Let's check in with the LJ-World talkbackers, which includes this eye-witness report from TheBigW:
"Too bad there is no way to post photos here, this low life had some real nice tattoos on his face, on the right cheek the word "horse" and on the left cheek the word "Sh*t" . Then like a moron he is he tried to fight the 8 cops."
Captain Chanute: "Oh, I know that guy. His name is 'Horse Shit.'"
And notwhatyouthink says: "If everyone would stop feeding them, and giving them change so they can buy their booze and porno magizines. If the city would not let them camp out when we already have a law against it. I think you would find that they all would just leave, because there would be no reason for them to come here."
Here's a picture of 'Horse Shit' being subdued by a guy you've all seen hanging out on the Free State patio many times but that maybe you had never pegged as a hero.
6 comments:
notwhatyouthink, let me give you an analogy. Transients are like animals (I mean, the guy's name is Horse Shit, but pretend he's an animal). And animals are kept in zoos. And when people visit the zoos, there are signs that read: Don't feed the animals. When people see those signs, they immediately throw peanuts and bread crumbs into the animals cages for them to eat. The city law is like a Don't Feed the Animals sign. Next time you want to complain, do as the others do, throw the animal some food (or booze or Sammy RyRy rentals) and watch the monkey dance. Pure entertainment.

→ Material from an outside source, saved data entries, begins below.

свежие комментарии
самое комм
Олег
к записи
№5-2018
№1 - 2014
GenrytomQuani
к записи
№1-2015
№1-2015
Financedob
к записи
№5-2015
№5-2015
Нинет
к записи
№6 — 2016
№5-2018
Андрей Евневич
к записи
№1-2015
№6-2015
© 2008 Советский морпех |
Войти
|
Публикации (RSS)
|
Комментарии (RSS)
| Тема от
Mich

Capt. Chanute pulled a notyouraveragetroll maneuever from the LJWorld talkbacks...nice!
And in my ongoing diatribe against the Style Scout...why don't these schmucks ever have on a thread of the clothing they describe as their favorite items?!
I've said it before, but I'm not sure why any "style scout" would bother "scouting" someone in a t-shirt and shorts. There's nothing stylish in this look. The dog's got more style.

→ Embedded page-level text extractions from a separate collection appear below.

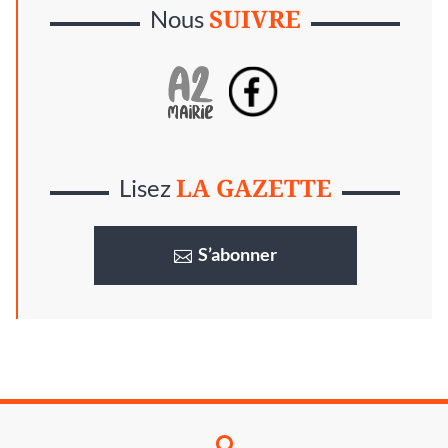
SUIVRE
Nous
LA GAZETTE
Lisez
S’abonner


Nah, I think Chanute's repetition is deliberate and so that we'll make sure to pay attention.
Beth is correct in that the whole "style" thing tends to get lost in the focus on weirdness. But this Neff seems pretty fucking cool.
Honestly, how can you not be considered a hero if you tackle a guy named Horse Shit? It'd be like beating the shit out of a guy with words Kiddie Diddler tattooed across his forehead. Too easy.
Twat Squad really does sound pretty good. I wonder what the "T" stands for?